Sunday, May 22, 2016

Wife gets backlash for her desire to look good for her husband

If you want to be controversial about relationships today, just say something with common sense.  That's what blogger Amanda Lauren did when she wrote the following article about making a commitment to look good for her husband.  While it was surprising to hear someone include that commitment in their marriage vows, I found her approach in her post quite reasonable, understanding, and wise!  However, she got so much backlash that it warranted a article about all the negative press she got!

Well, to credit her, and to share her wisdom (at a young age I might add), I have posted her article below.  You can see the original here, as well as the comments, some of which may require a bath afterwards to clean off from your memory.

Staying Hot for My Husband is ESSENTIAL to a Successful Marriage

by Amanda Lauren 

They say "Happy wife, happy life," but I'm happiest when my husband is happy.
My husband and I probably have a more traditional marriage than most millennials. If I'm there when my husband gets home from work, I love to make him his favorite cocktail (it's kind of Mad Men, but it works for us). Sunday is my night to cook dinner. But one of the most important things I do to make him happy is to be the woman of both his fantasies and reality.

When we were married a few weeks ago in front of our families, friends and a Rabbi, I vowed to stay hot for my husband.

Before you label me anti-feminist or old-fashioned, please understand that when I look good I feel more confident in myself. Feeling good ultimately allows me to be a better, happier and more considerate partner.

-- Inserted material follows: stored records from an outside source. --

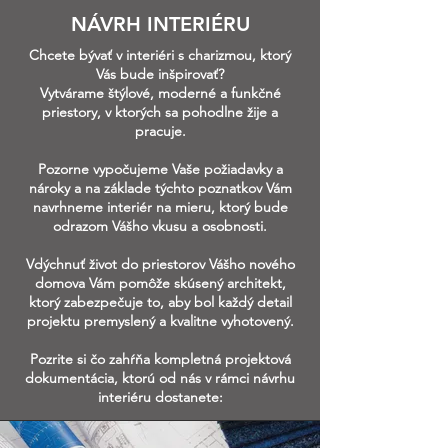
NÁVRH INTERIÉRU
Chcete bývať v interiéri s charizmou, ktorý
Vás bude inšpirovať?
Vytvárame štýlové, moderné a funkčné
priestory, v ktorých sa pohodlne žije a
pracuje.
Pozorne vypočujeme Vaše požiadavky a
nároky a na základe týchto poznatkov Vám
navrhneme interiér na mieru, ktorý bude
odrazom Vášho vkusu a osobnosti.
Vdýchnuť život do priestorov Vášho nového
domova Vám pomôže skúsený architekt,
ktorý zabezpečuje to, aby bol každý detail
projektu premyslený a kvalitne vyhotovený.
Pozrite si čo zahŕňa kompletná projektová
dokumentácia, ktorú od nás v rámci návrhu
interiéru dostanete: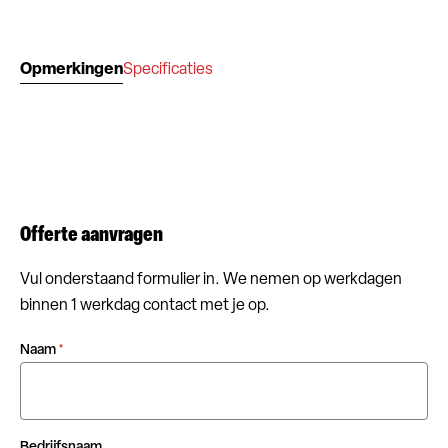
Opmerkingen
Specificaties
Offerte aanvragen
Vul onderstaand formulier in. We nemen op werkdagen
binnen 1 werkdag contact met je op.
Naam
*
Bedrijfsnaam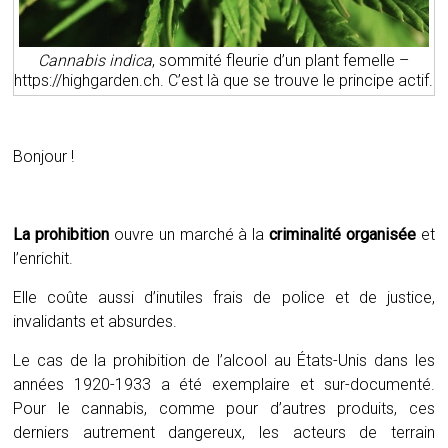
Cannabis indica
, sommité fleurie d’un plant femelle –
https://highgarden.ch. C’est là que se trouve le principe actif.
Bonjour !
La prohibition
ouvre un marché à la
criminalité organisée
et
l’enrichit.
Elle coûte aussi d’inutiles frais de police et de justice,
invalidants et absurdes.
Le cas de la prohibition de l’alcool au États-Unis dans les
années 1920-1933 a été exemplaire et sur-documenté.
Pour le cannabis, comme pour d’autres produits, ces
derniers autrement dangereux, les acteurs de terrain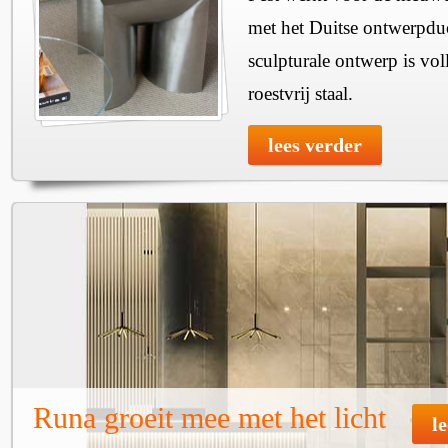
met het Duitse ontwerpdu
sculpturale ontwerp is vol
roestvrij staal.
lees verder
Runa groeit mee met het licht
l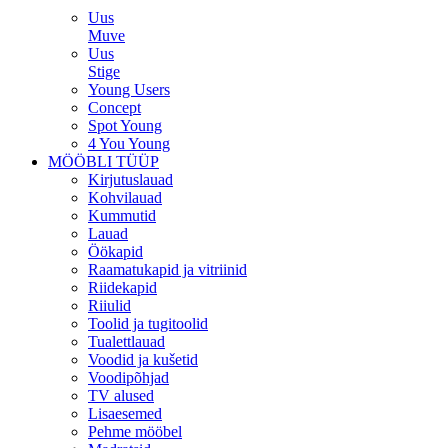
Uus
Muve
Uus
Stige
Young Users
Concept
Spot Young
4 You Young
MÖÖBLI TÜÜP
Kirjutuslauad
Kohvilauad
Kummutid
Lauad
Öökapid
Raamatukapid ja vitriinid
Riidekapid
Riiulid
Toolid ja tugitoolid
Tualettlauad
Voodid ja kušetid
Voodipõhjad
TV alused
Lisaesemed
Pehme mööbel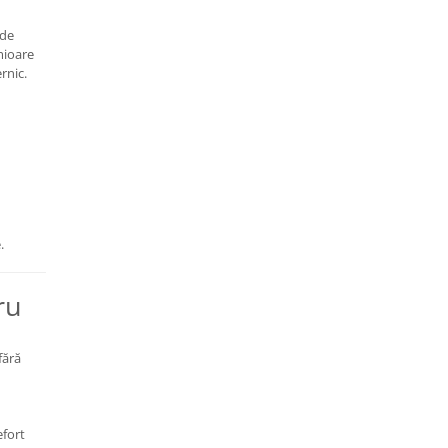
 de
imioare
rnic.
.
ru
fără
efort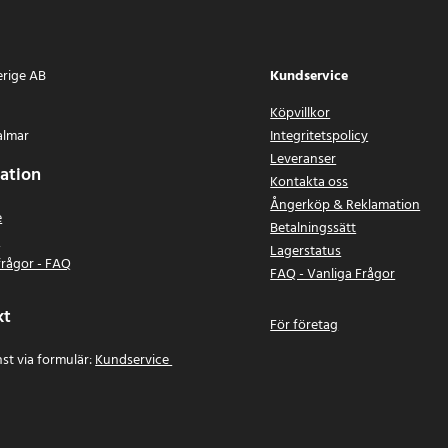
erige AB
Kundservice
Köpvillkor
almar
Integritetspolicy
Leveranser
ation
Kontakta oss
Ångerköp & Reklamation
e
Betalningssätt
n
Lagerstatus
frågor - FAQ
FAQ - Vanliga Frågor
kt
För företag
st via formulär:
Kundservice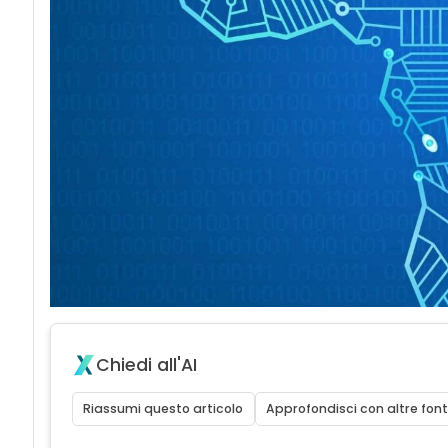
Chiedi all'AI
Riassumi questo articolo
Approfondisci con altre font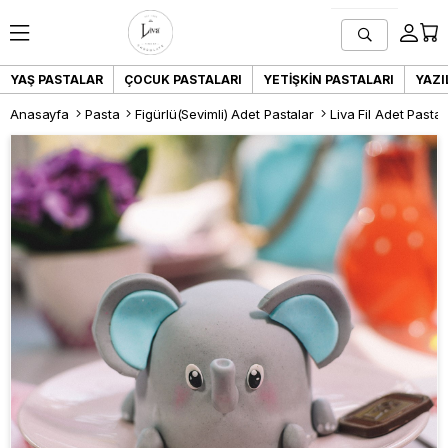
YAŞ PASTALAR
ÇOCUK PASTALARI
YETIŞKIN PASTALARI
YAZI
Anasayfa
Pasta
Figürlü(Sevimli) Adet Pastalar
Liva Fil Adet Pasta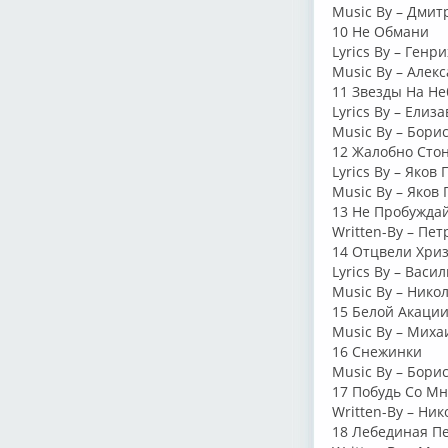
Music By – Дмит
10 Не Обмани
Lyrics By – Генр
Music By – Алек
11 Звезды На Не
Lyrics By – Елиз
Music By – Бори
12 Жалобно Сто
Lyrics By – Яков
Music By – Яков
13 Не Пробужда
Written-By – Пет
14 Отцвели Хри
Lyrics By – Вас
Music By – Нико
15 Белой Акаци
Music By – Миха
16 Снежинки
Music By – Бори
17 Побудь Со М
Written-By – Ник
18 Лебединая П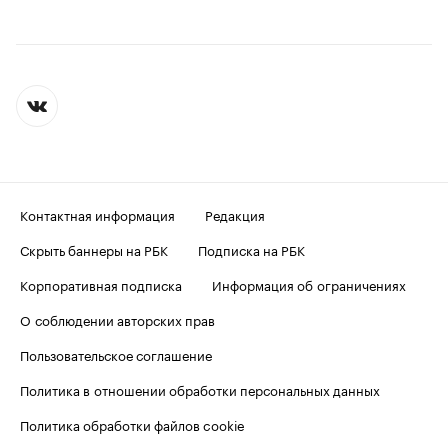
Контактная информация
Редакция
Скрыть баннеры на РБК
Подписка на РБК
Корпоративная подписка
Информация об ограничениях
О соблюдении авторских прав
Пользовательское соглашение
Политика в отношении обработки персональных данных
Политика обработки файлов cookie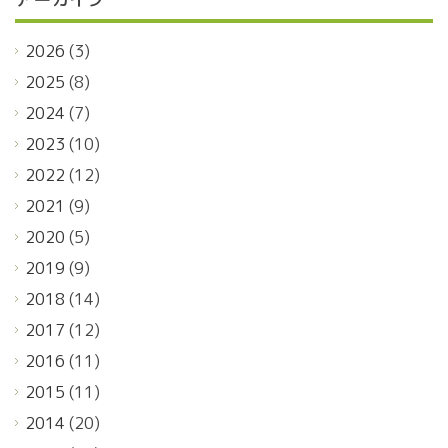
2026
(3)
2025
(8)
2024
(7)
2023
(10)
2022
(12)
2021
(9)
2020
(5)
2019
(9)
2018
(14)
2017
(12)
2016
(11)
2015
(11)
2014
(20)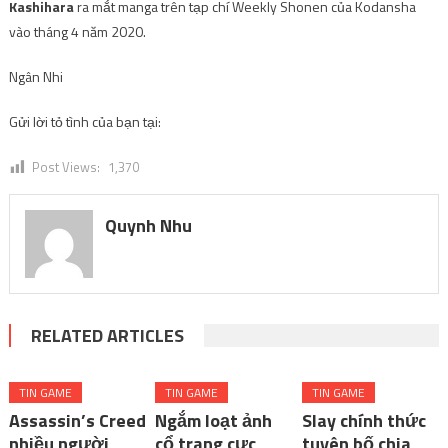
Kashihara
ra mắt manga trên tạp chí Weekly Shonen của Kodansha
vào tháng 4 năm 2020.
Ngân Nhi
Gửi lời tỏ tình của bạn tại:
Post Views:
1,370
Quynh Nhu
RELATED ARTICLES
TIN GAME
TIN GAME
TIN GAME
Assassin’s Creed
Ngắm loạt ảnh
Slay chính thức
nhiều người
cổ trang cực
tuyên bố chia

I see the look on my husband's face when I come out of the bathroom, ready for a night out, or the way he checks out my butt on the way to Pilates class. Having an attractive wife makes him happy. They say "Happy wife, happy life," but I'm happiest when my husband is happy.

According to April Masini, a New York-based relationship and etiquette expert and author, it's incredibly important for women to maintain their looks. She says, "There's no question about it: men are visual — at all ages — and they want you to look attractive, and they want their friends to be jealous."

If men can't help but be visual creatures, I need to oblige. And while I'm not sure if his friends are jealous so to say, they do acknowledge he has a hot wife.

While I'm aware you can't deny the inevitable process of aging, both Masini and I agree that being young and being attractive aren't mutually exclusive.

"You can find beauty in convention or you can find beauty in creation. People age and the way they look in a bikini changes. But the way they conduct themselves, carry themselves and comport themselves can create a sizzle hotter than a thong," she says. It's all about working with what you have.

Some of the most attractive women in Hollywood aren't in their 20s. Take Julianne Moore, for example. She's 55 and one of the prettiest women on the planet. I actually think she looks better as she ages. Helen Mirren is 70 years old and still pretty hot.

If you've watched Grace and Frankie, you've seen how great Jane Fonda looks. The woman is nearly 80 years old! And it's not just actresses. Gloria Steinem, of all women, is also 80 and in better shape than many women a quarter of her age.

I've always wondered why so many women let themselves go in relationships. When I was single, I spent so much time and energy trying to look pretty. While it's now nice to know I can go to the supermarket and gym without makeup, when I accompany my husband somewhere, it's a different story.

I know that when you get married — and especially when you have kids — your priorities change and you only have so much time for yourself. Plus, not every woman looks like Kim Kardashian when she gets out of bed in the morning (myself included), but we can all try to look our best.

It's not even about having a face full of makeup, frizzless hair, or meeting society's standards — it's about meeting your own. Masini sees looking good and feeling good as a cycle: "You become what you are (and you are what you become), so the more you work at looking hot, the hotter you'll feel."

Frankly, even if you don't have a partner, we all feel better when we look good. Making ourselves look better on the outside can affect how we feel on the inside.

The decline of your physical appearance can also reflect your relationship. You stop caring. According to Masini, "You let yourself go, it's not just about what you look like on the outside — you've let the sizzle fizzle and the spark cool."

Everyone knows what they need to do to make their partner happy. If you're attentive to your partner's wants and needs, then they will be attentive to yours. Everyone has 24 hours a day, and while I personally can't vacuum and apply eyeliner at the same time, my husband understands why a $400 iRobot Roomba does more than just vacuum.

It's impossible to meet every single one of your partner's needs all of the time, but if you stop trying then you aren't holding up your end of the relationship. And all of that starts to trickle down to the one thing every relationship needs, which is sex.

While sex can't make a marriage, it can break it. Having that physical, intimate connection is very important. Sex should be mutually enjoyable for both parties. You should want to have sex with your partner. And if my husband wasn't turned on by me, we couldn't have that essential intimacy.

So while my vow to stay hot seems superficial, it really isn't.

All relationships require work, and working on myself is doing the work I need to do for the sake of my relationship. Even if I'm running 15 minutes behind on date night because my hair isn't straightening, my husband can't complain if he's swooning over me.